**What is needed**: Below are the entries; output exactly the lines from the one containing "Adăugați ortografie fonetică" through the final line, inclusive.

**Provided data**:
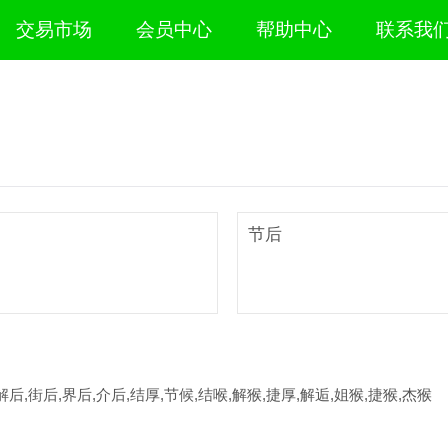
交易市场
会员中心
帮助中心
联系我
节后
解后,街后,界后,介后,结厚,节候,结喉,解猴,捷厚,解逅,姐猴,捷猴,杰猴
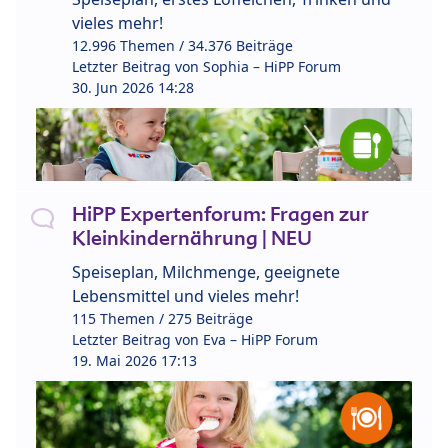
vieles mehr!
12.996 Themen / 34.376 Beiträge
Letzter Beitrag von
Sophia – HiPP Forum
30. Jun 2026 14:28
HiPP Expertenforum: Fragen zur
Kleinkindernährung | NEU
Speiseplan, Milchmenge, geeignete
Lebensmittel und vieles mehr!
115 Themen / 275 Beiträge
Letzter Beitrag von
Eva – HiPP Forum
19. Mai 2026 17:13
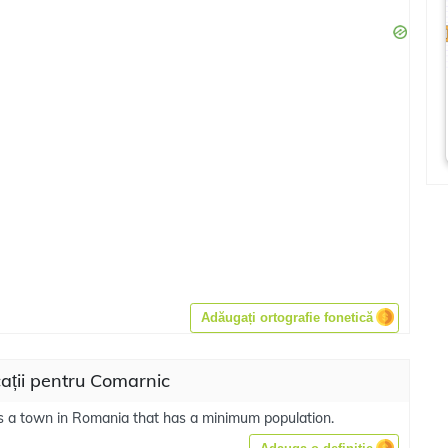
Adăugați ortografie fonetică
ații pentru Comarnic
s a town in Romania that has a minimum population.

**Reply**:
Adăugați ortografie fonetică
ații pentru Comarnic
s a town in Romania that has a minimum population.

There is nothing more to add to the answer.